Following the revelation that some journalists had received payments in the form of “speakers fees” from bankrupt energy giant Enron, NPR correspondent Juan Williams informed listeners of the network’s Morning Edition program on February 8, that

“At NPR, reporters are not allowed to give speeches to groups they report on to avoid any appearance of conflict of interest.”

Yet Gradstein has long been a favorite on the pro-Israeli lecture circuit, especially with Hillel, a nationwide organization which in close cooperation with AIPAC (the American-Israel Public Affairs Committee) and the Israeli government, works to promote a strongly pro-Israeli agenda on college campuses. In fact, at least in one case, Hillel openly acknowledges that it sees Linda Gradstein as a propagandist for Israel. A page at the Hillel website [link | archived PDF], providing a summary and evaluation of an April 2001 lecture Gradstein gave at George Washington University, states that inviting her to the campus was specifically for the purpose of “educating a broad cross-section of the campus about Israel from a Jewish perspective” and that this would be “a strong tool in the fight against the Palestinian propaganda” on the campus.

Gradstein was paid $2,500 for this appearance, according to the Hillel evaluation, $2,000 of which was raised from Hamagshimim, a group that describes itself (below) as “a dynamic pro-Israel/Zionist movement for young adults.”

DATA LINES:
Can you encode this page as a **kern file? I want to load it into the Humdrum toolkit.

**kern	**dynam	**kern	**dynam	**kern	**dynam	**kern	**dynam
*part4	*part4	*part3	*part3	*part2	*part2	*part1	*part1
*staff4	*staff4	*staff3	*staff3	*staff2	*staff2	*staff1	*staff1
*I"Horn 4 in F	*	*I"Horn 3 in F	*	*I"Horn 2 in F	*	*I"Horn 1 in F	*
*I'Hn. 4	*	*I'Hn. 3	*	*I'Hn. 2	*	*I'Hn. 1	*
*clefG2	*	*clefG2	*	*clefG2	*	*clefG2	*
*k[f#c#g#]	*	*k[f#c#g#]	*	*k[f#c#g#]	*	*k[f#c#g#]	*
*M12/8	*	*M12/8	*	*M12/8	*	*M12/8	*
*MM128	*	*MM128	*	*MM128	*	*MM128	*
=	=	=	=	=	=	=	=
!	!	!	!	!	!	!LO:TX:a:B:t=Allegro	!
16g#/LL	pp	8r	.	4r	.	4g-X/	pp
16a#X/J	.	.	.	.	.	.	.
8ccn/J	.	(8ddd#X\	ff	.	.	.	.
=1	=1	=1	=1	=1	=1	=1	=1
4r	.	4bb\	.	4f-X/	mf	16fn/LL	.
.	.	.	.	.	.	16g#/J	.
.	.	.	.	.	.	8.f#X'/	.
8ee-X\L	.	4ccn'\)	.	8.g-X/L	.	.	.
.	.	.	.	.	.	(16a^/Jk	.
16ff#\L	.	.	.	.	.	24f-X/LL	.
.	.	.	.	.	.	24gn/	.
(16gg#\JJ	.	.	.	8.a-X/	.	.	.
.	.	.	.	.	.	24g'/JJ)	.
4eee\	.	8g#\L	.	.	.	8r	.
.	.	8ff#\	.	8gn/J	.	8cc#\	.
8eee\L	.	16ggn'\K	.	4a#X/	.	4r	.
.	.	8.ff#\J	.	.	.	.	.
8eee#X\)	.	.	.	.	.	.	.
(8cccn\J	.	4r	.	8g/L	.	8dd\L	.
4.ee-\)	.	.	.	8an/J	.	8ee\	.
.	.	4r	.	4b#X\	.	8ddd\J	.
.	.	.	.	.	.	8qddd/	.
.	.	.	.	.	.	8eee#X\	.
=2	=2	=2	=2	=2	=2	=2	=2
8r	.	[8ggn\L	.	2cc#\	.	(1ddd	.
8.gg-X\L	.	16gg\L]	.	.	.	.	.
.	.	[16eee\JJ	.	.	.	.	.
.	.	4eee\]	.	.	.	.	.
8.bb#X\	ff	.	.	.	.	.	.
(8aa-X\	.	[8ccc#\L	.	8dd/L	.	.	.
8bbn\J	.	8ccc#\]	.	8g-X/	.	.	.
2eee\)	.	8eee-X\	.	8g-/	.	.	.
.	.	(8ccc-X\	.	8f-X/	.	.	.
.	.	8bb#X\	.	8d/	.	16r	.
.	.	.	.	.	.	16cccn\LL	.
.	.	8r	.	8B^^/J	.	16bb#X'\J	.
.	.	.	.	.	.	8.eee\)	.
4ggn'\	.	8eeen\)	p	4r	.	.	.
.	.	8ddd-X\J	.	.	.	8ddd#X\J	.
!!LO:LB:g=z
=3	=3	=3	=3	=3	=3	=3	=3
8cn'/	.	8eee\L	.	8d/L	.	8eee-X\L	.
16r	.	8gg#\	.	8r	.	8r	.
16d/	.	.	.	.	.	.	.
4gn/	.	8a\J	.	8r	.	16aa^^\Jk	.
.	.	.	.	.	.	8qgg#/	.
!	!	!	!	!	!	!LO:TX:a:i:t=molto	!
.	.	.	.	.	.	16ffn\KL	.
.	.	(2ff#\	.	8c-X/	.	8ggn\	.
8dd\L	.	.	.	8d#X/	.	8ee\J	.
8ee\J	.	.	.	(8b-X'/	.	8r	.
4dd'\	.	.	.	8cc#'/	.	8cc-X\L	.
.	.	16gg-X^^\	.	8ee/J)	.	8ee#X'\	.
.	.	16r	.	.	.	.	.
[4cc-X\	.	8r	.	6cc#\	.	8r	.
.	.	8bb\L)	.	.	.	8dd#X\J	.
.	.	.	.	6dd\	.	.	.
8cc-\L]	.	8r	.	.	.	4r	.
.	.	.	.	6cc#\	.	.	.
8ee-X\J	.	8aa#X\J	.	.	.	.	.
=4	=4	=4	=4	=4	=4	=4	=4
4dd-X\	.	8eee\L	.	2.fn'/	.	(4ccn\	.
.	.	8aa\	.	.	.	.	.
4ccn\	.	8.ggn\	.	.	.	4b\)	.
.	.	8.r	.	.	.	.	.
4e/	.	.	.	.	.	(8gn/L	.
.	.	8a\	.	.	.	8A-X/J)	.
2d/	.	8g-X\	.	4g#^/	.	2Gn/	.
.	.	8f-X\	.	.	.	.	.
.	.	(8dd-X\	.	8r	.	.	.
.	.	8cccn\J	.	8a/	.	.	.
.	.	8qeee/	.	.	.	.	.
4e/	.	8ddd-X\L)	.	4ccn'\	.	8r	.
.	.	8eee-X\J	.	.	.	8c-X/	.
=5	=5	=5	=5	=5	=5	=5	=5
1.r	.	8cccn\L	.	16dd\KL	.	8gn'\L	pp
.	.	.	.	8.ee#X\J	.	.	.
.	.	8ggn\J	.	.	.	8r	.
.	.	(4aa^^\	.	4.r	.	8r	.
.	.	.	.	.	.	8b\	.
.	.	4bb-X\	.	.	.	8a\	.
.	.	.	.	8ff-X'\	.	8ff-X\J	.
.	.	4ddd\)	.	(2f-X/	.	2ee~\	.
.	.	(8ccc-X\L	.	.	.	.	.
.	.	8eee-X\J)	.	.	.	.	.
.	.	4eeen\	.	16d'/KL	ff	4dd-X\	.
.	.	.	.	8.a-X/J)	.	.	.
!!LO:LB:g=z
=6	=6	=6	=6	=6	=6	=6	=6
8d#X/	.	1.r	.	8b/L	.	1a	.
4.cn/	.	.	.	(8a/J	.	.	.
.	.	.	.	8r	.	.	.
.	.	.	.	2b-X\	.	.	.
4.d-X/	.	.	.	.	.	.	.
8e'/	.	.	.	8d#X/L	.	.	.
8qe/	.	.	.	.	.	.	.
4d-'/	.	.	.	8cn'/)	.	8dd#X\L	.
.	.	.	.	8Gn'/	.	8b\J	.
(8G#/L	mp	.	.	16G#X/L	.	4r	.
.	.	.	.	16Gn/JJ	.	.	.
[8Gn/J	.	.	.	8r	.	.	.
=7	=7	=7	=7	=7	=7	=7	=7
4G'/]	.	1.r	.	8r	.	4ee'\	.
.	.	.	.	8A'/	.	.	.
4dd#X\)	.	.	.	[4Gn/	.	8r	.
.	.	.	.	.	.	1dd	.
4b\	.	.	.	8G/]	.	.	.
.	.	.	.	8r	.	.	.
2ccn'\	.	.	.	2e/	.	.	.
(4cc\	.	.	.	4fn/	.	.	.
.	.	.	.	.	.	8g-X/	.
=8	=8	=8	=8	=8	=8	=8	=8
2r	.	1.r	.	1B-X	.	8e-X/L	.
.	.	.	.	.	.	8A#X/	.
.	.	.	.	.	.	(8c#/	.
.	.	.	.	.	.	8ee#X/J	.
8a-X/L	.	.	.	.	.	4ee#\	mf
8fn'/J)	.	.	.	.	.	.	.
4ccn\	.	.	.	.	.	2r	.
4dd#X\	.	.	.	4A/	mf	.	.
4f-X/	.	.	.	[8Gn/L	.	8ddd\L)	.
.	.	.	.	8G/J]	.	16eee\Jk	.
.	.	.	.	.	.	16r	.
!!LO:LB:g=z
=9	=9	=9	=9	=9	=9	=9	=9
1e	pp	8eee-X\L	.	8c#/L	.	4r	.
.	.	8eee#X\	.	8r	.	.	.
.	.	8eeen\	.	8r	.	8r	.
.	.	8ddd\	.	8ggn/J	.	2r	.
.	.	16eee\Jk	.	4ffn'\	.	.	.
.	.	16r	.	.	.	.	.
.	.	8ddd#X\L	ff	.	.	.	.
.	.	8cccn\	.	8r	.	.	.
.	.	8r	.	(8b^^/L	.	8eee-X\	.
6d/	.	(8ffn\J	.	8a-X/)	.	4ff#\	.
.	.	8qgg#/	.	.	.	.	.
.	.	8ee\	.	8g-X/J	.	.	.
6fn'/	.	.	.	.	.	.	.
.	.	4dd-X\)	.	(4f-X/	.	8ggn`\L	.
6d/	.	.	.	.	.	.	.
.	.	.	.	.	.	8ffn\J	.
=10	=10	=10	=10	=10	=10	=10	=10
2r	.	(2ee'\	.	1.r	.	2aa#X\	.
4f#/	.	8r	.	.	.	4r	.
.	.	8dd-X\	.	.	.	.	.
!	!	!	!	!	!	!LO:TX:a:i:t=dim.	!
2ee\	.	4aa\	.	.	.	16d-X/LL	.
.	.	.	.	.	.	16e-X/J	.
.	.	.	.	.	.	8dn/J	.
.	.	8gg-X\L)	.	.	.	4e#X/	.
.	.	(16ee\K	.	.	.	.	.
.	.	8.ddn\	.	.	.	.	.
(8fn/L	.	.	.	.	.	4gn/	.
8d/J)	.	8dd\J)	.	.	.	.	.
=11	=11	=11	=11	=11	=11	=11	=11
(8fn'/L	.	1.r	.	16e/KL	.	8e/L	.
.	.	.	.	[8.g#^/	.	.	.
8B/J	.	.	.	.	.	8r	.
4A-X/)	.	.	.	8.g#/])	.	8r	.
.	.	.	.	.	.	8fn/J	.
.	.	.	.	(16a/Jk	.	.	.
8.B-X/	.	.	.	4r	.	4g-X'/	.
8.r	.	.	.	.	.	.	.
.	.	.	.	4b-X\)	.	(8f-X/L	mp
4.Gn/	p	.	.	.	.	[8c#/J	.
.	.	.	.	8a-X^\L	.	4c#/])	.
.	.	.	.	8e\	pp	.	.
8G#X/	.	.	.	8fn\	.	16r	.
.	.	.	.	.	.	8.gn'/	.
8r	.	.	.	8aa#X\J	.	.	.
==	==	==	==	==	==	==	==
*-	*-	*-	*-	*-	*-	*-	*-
==
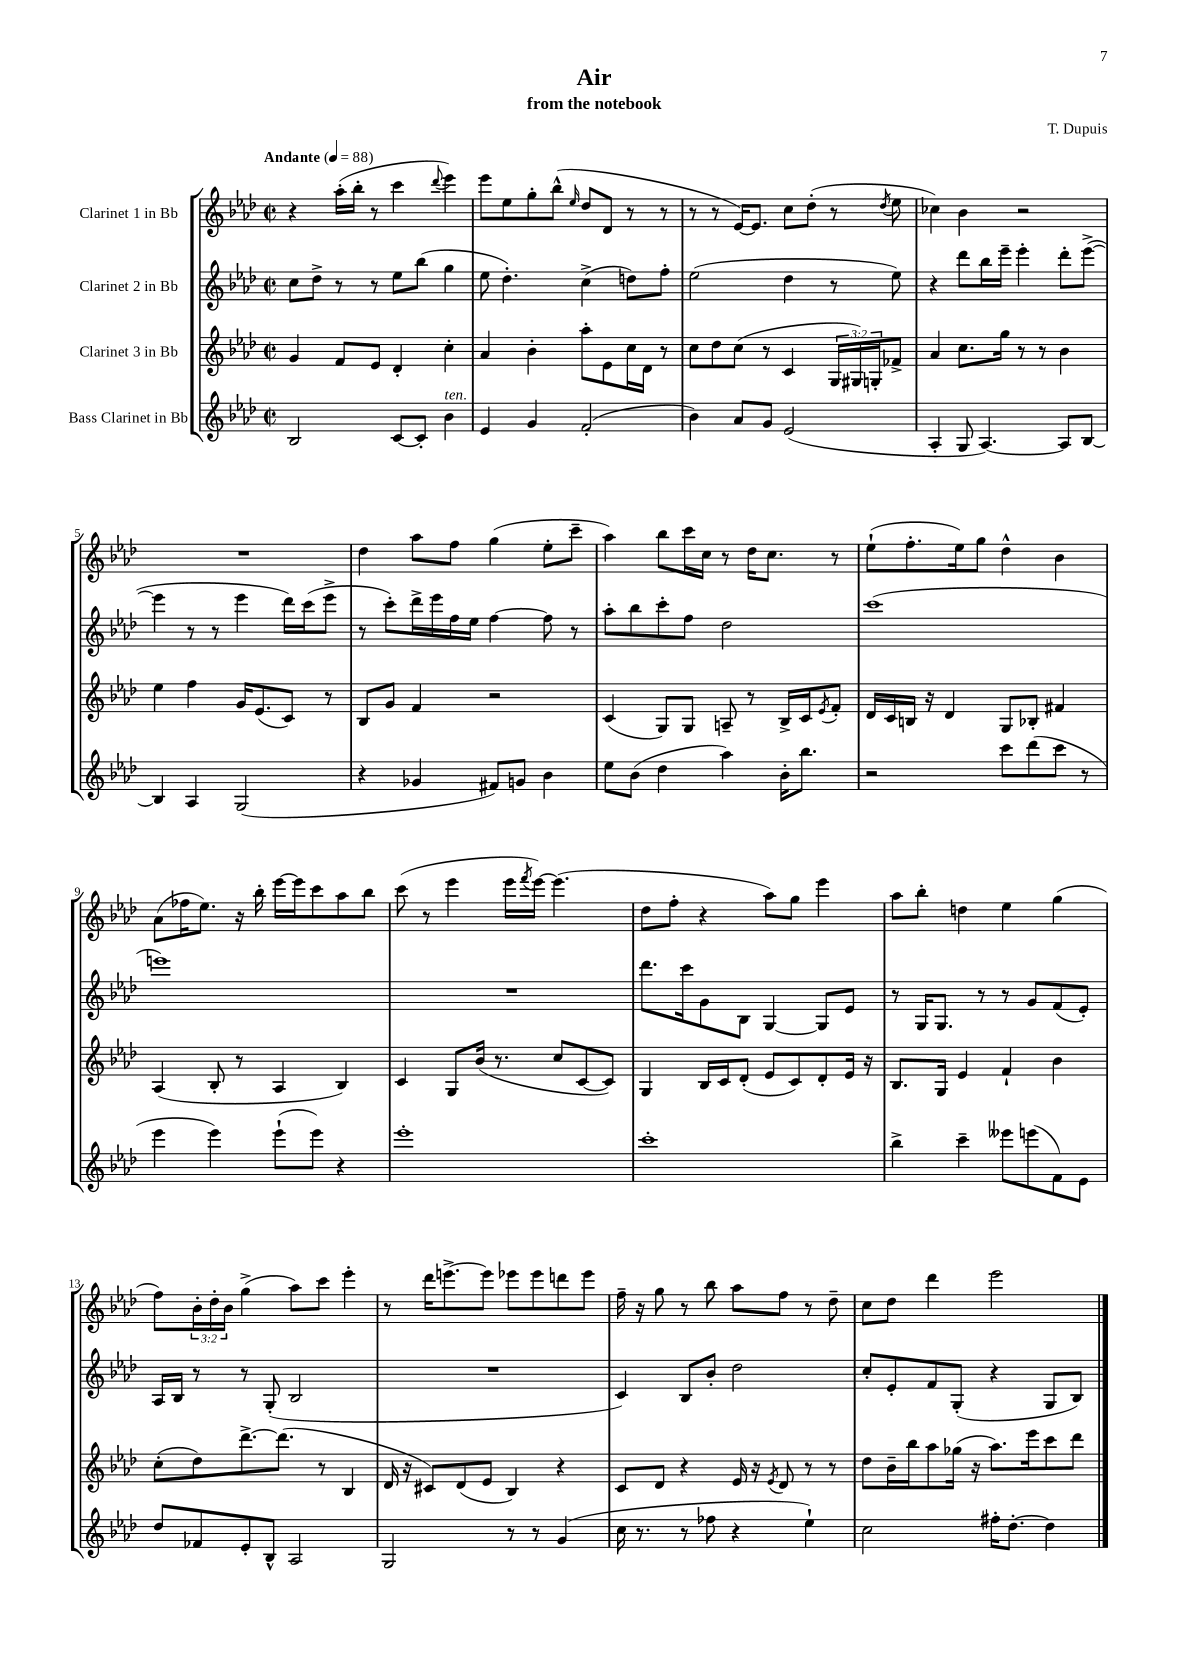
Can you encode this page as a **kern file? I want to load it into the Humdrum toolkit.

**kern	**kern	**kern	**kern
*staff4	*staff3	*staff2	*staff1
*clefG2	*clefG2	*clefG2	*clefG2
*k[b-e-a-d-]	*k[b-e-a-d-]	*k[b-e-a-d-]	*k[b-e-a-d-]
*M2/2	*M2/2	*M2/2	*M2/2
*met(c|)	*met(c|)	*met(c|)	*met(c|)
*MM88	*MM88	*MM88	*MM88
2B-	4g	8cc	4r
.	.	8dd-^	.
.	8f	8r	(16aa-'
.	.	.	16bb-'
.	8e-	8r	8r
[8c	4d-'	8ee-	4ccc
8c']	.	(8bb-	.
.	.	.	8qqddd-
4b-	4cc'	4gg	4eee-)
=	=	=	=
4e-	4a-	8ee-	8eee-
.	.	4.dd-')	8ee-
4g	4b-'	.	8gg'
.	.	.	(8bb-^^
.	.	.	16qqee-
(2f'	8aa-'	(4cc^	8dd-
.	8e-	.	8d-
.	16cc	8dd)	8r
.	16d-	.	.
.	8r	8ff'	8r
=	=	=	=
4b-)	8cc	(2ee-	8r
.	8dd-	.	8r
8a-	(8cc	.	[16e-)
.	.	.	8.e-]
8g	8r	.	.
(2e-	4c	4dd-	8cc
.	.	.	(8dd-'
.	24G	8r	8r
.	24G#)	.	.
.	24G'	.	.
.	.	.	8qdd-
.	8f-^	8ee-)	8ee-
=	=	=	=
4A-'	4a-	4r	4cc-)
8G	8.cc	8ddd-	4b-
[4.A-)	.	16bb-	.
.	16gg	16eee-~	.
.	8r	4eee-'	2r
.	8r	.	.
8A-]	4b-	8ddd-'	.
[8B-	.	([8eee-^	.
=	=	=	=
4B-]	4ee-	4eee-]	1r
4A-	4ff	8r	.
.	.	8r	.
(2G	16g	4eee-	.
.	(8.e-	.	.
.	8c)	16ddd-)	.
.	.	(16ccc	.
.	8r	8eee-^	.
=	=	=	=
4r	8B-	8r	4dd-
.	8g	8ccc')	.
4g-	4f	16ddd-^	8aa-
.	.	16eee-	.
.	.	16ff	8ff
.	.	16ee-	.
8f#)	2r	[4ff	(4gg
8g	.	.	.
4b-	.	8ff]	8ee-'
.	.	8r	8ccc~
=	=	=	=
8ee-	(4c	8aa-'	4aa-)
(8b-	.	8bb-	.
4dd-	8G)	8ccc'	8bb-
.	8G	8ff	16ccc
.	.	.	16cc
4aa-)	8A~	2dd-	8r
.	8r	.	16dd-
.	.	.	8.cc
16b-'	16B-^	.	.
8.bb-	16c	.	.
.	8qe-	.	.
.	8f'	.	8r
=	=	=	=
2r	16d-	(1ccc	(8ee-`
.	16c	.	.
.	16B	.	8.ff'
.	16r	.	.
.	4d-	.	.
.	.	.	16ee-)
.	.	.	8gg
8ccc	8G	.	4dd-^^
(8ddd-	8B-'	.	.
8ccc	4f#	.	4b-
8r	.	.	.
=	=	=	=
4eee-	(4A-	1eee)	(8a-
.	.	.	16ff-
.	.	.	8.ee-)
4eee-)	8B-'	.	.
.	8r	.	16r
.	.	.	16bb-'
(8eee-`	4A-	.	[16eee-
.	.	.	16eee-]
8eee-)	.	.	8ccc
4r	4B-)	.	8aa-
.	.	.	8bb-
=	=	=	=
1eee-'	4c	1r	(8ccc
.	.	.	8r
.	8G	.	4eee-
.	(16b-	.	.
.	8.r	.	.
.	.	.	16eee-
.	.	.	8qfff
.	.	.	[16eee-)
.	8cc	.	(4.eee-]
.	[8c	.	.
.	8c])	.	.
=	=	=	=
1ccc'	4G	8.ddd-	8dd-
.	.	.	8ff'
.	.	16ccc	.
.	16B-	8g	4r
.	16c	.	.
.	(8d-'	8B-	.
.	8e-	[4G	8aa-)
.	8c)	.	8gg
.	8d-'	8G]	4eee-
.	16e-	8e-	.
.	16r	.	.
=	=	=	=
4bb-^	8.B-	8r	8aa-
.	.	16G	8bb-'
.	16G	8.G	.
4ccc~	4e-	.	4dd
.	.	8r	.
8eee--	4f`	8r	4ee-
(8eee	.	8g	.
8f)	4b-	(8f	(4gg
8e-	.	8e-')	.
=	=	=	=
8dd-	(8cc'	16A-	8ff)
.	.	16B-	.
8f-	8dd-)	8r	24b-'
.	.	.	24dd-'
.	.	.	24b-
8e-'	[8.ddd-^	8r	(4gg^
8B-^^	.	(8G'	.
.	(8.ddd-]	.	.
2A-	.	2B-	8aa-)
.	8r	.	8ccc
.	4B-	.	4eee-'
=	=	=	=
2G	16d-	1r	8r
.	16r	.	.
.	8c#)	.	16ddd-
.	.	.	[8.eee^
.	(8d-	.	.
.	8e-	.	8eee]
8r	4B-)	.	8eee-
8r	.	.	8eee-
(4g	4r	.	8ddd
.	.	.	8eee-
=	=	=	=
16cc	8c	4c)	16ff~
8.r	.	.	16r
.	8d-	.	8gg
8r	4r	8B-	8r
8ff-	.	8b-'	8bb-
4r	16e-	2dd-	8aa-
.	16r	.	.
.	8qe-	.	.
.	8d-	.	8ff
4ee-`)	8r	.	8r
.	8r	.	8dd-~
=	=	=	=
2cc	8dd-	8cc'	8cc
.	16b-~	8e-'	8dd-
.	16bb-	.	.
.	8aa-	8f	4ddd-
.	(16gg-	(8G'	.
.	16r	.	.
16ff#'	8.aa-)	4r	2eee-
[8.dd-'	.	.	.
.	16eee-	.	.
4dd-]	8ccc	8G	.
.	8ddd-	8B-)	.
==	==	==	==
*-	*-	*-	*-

PROBLEM DETAILS:
Which phrases in the passage about Linda Gradstein appear inside quotation marks? List every one.

RESPONSE:
1. speakers fees
2. At NPR, reporters are not allowed to give speeches to groups they report on to avoid any appearance of conflict of interest.
3. educating a broad cross-section of the campus about Israel from a Jewish perspective
4. a strong tool in the fight against the Palestinian propaganda
5. a dynamic pro-Israel/Zionist movement for young adults.